Of the 18 liquefied natural gas (LNG) export projects proposed in Canada over the past decade, only one has been built and just two more are under construction, according to a Fraser Institute commentary published June 26, 2026, by researchers Julio Mejía and Elmira Aliakbari. The commentary argues that despite the Carney government's recent approval of the $4 billion Sunrise pipeline expansion, Ottawa's regulatory framework continues to block Canada from becoming a leading natural gas supplier and is causing the country to miss major economic opportunities.

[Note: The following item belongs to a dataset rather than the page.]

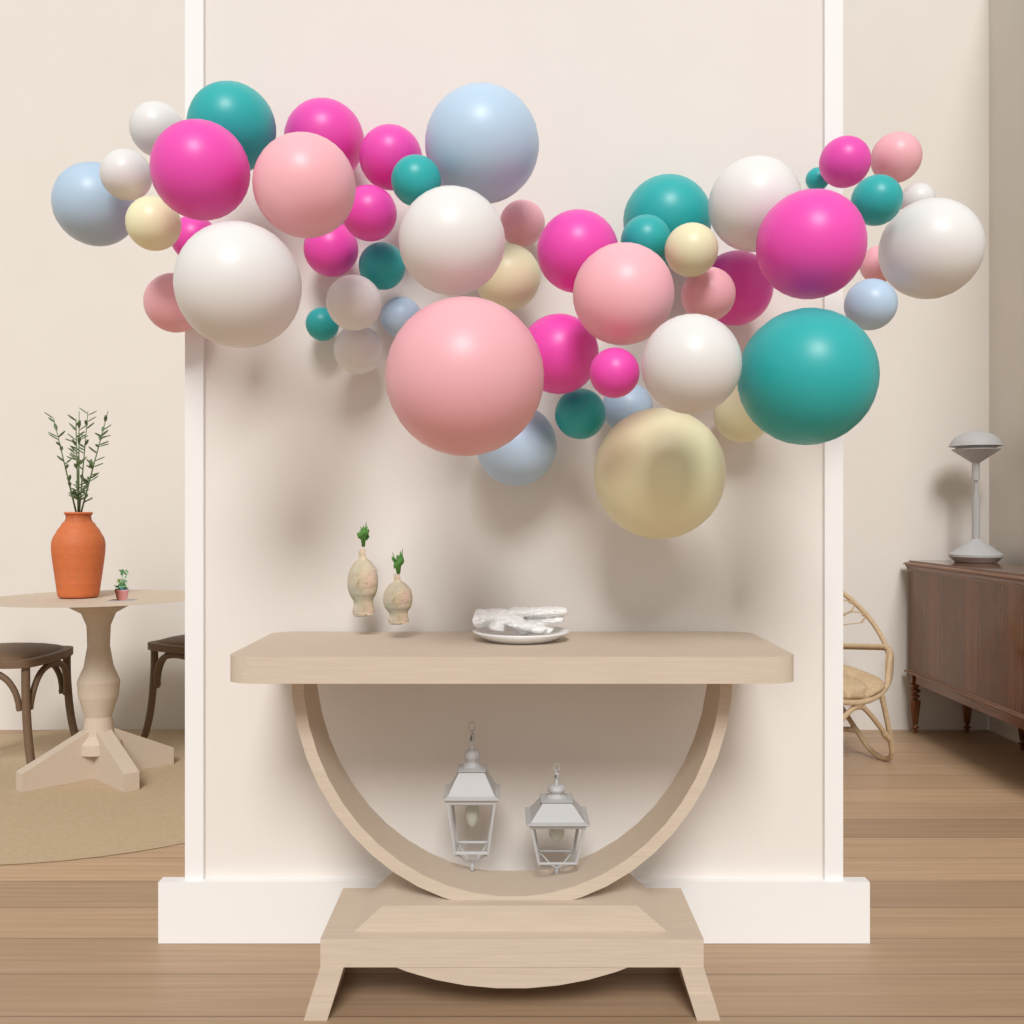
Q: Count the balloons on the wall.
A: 51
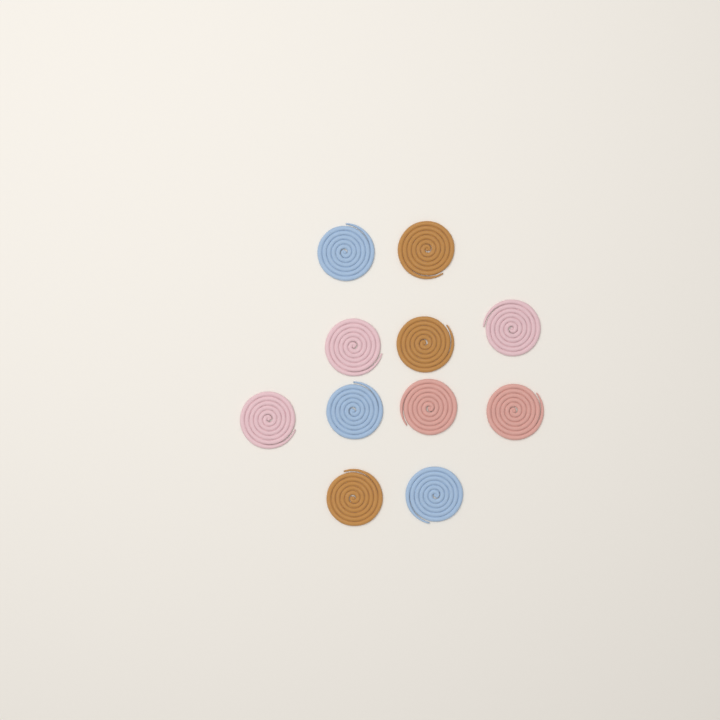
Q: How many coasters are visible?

The recently approved Sunrise expansion—which took two years to secure federal approval—will add only about 8 percent to the Westcoast natural gas pipeline system's current capacity. The commentary notes that Canada's LNG potential could support up to three more large pipelines to the Pacific coast, yet these remain blocked by federal policies. Under the Impact Assessment Act of 2019 (Bill C-69), only one project completed the full assessment process in the first five years, taking about three and a half years, while 17 projects were assessed and approved in the first five years under the previous system. In December, Ottawa tightened federal methane regulations for the oil and gas sector, adding an estimated $14.6 billion in additional compliance costs for the industry. The federal industrial carbon tax will rise from $95 per tonne of CO2 in 2026 to $130 by 2035 and reach $140 per tonne by 2040.

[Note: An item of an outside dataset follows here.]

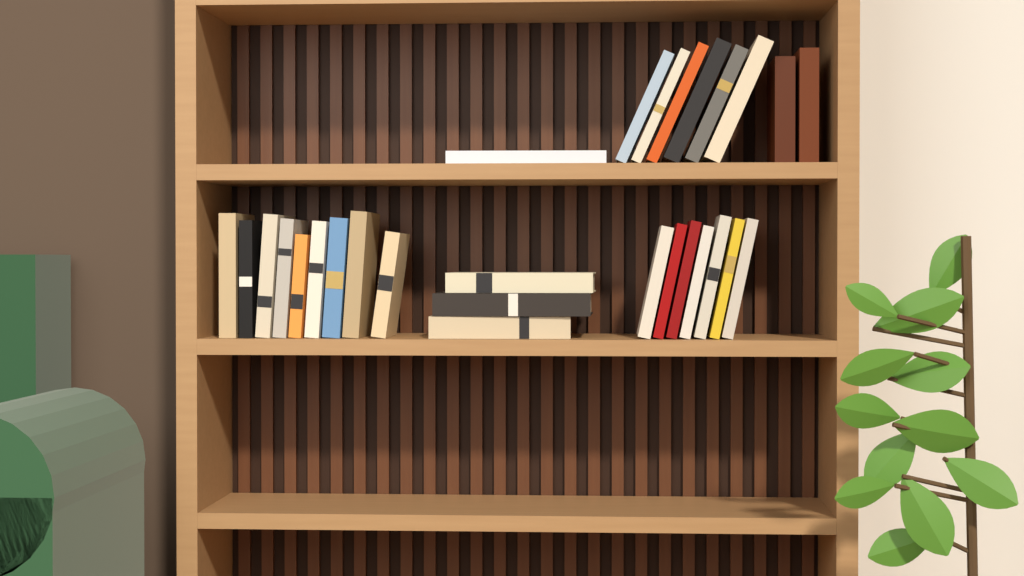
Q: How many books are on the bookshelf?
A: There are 28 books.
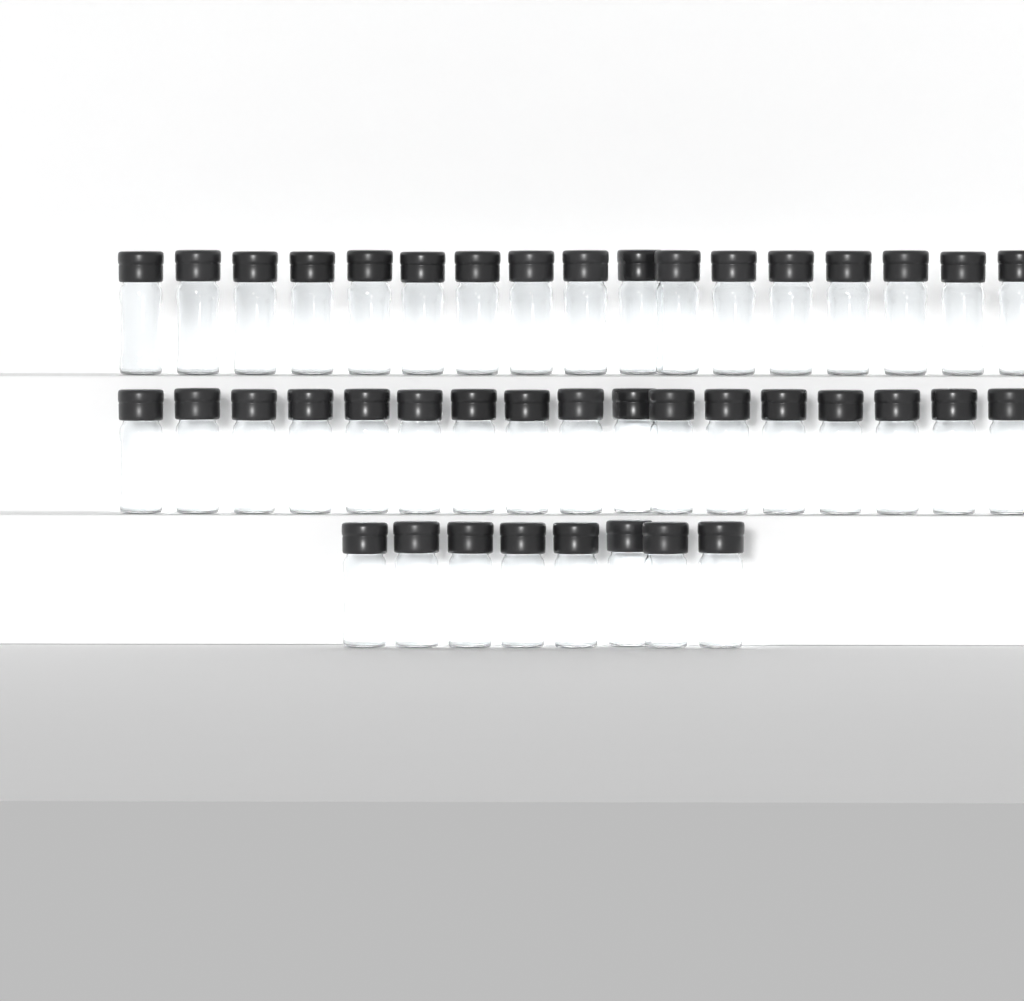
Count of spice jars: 42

According to the authors, developing 56 million tonnes of annual LNG export capacity in British Columbia alone could generate $11 billion in economic activity and support roughly 96,550 jobs annually over the life of the projects, based on Conference Board of Canada estimates. The commentary states that average earnings in the oil and gas sector are more than double the economy-wide average, meaning workers are missing out on higher-paying jobs and higher living standards when projects aren't approved. The report also highlights that the Carney government's Bill C-5 allows cabinet to fast-track projects deemed in the "national interest," but to date the government hasn't greenlit any of the 15 projects identified under this mechanism.

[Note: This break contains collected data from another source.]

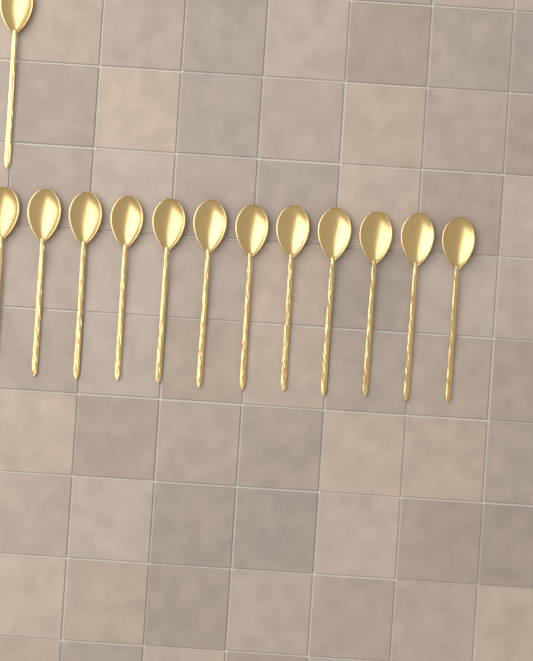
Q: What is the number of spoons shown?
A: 13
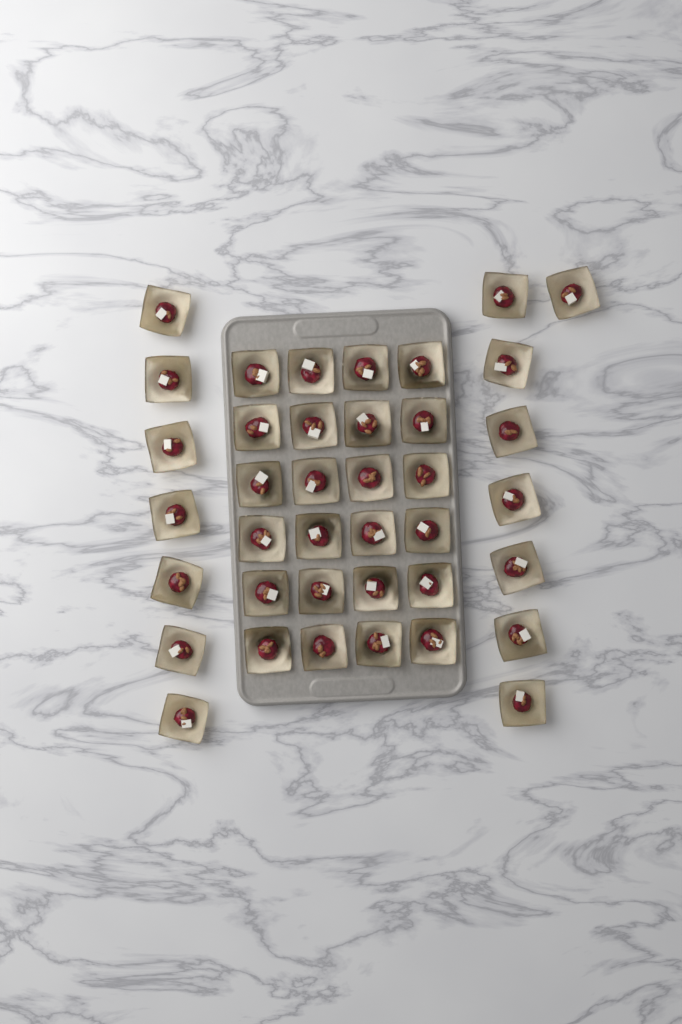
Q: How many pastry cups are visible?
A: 39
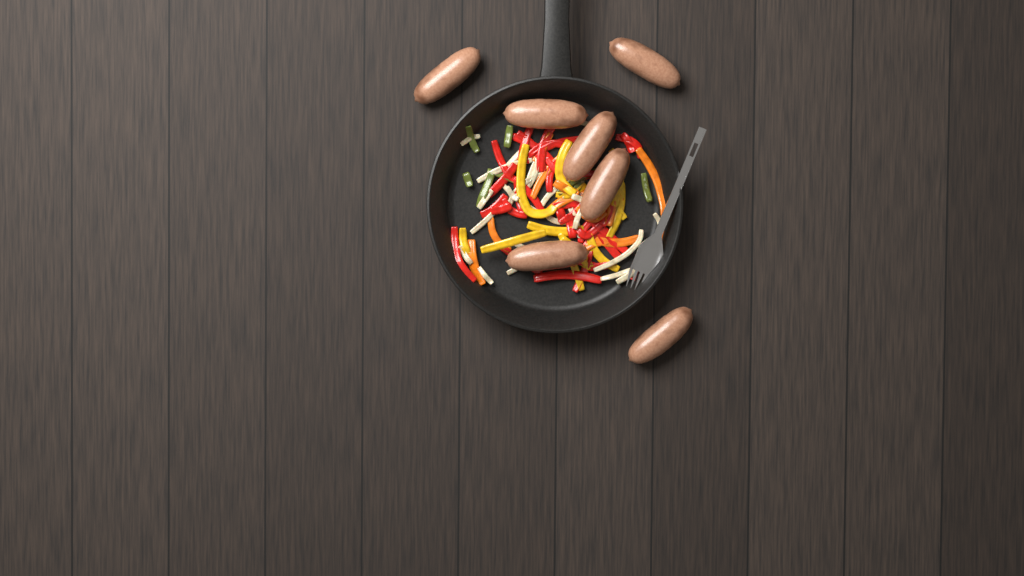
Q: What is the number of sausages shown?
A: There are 7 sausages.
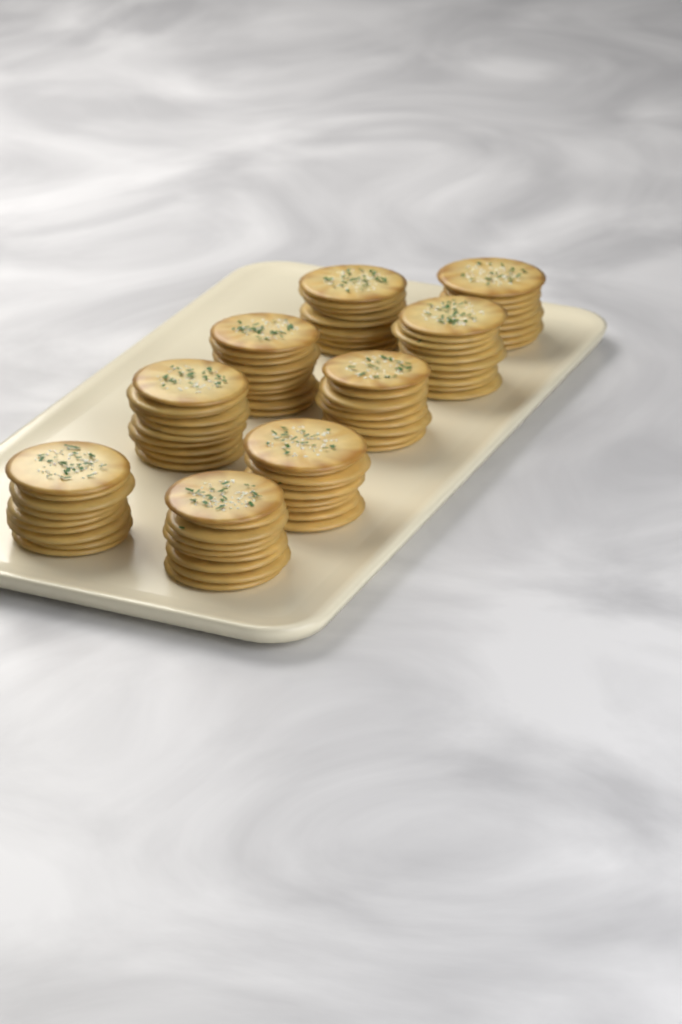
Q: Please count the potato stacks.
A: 9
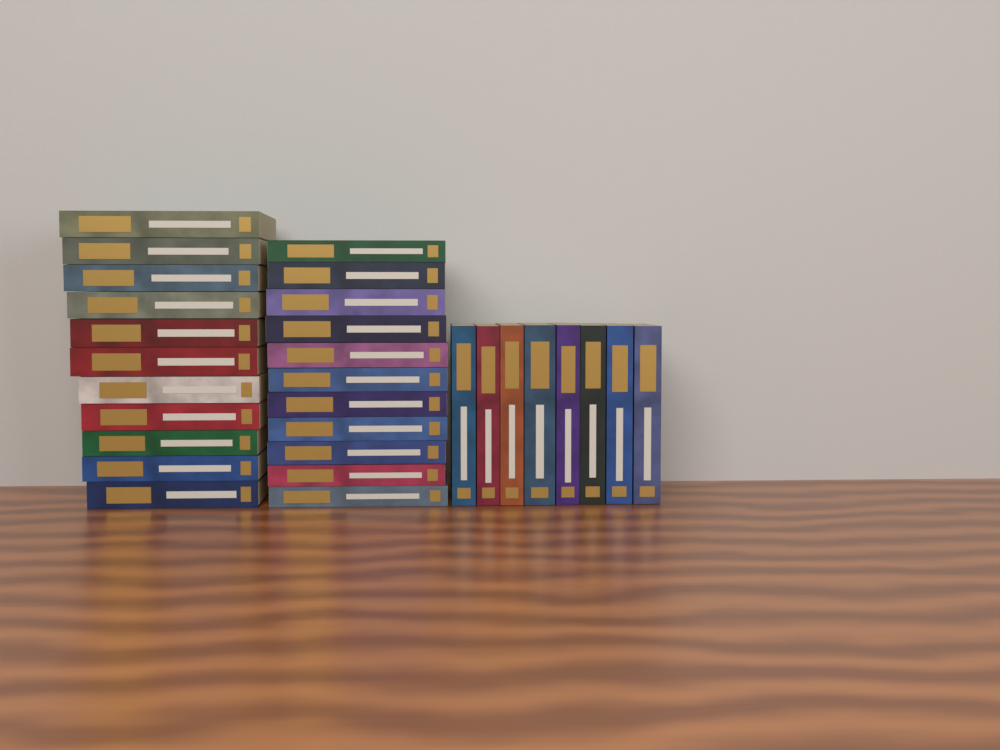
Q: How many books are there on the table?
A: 30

The commentary argues that Ottawa's regulatory regime creates the core problem strangling Canada's LNG sector. Bill C-69 introduced subjective criteria into project assessments such as "the intersection of sex and gender with other identity factors" and extends reviews well beyond environmental considerations, dramatically slowing approvals. Energy project proponents fear Bill C-5's fast-track process could actually expose proposals to additional legal challenges rather than speed them up, creating a less predictable system subject to cabinet whims. Meanwhile, the rising carbon tax and tightened methane regulations pile additional costs onto carbon-intensive LNG projects, scaring away investment precisely when the industry needs certainty. The Westcoast pipeline connects gas fields to consumers across British Columbia, Alberta, and the Pacific Northwest, and the Sunrise expansion will help meet growing demand including from the Woodfibre LNG export terminal under construction in Squamish, roughly 60 kilometres north of Vancouver.
The commentary concludes that while Energy Minister Tim Hodgson declared "Canada is building again" after approving the Sunrise expansion, one approval doesn't change the broader reality that Canada is building too little, too slowly. The authors warn that until the federal government scraps Trudeau-era policies and enacts a competitive framework, Canadians will continue watching opportunities to develop natural gas resources, grow the economy, and create prosperity slip away. With only one of 18 proposed LNG projects built in a decade, the gap between Canada's natural gas potential and what's actually being developed keeps widening.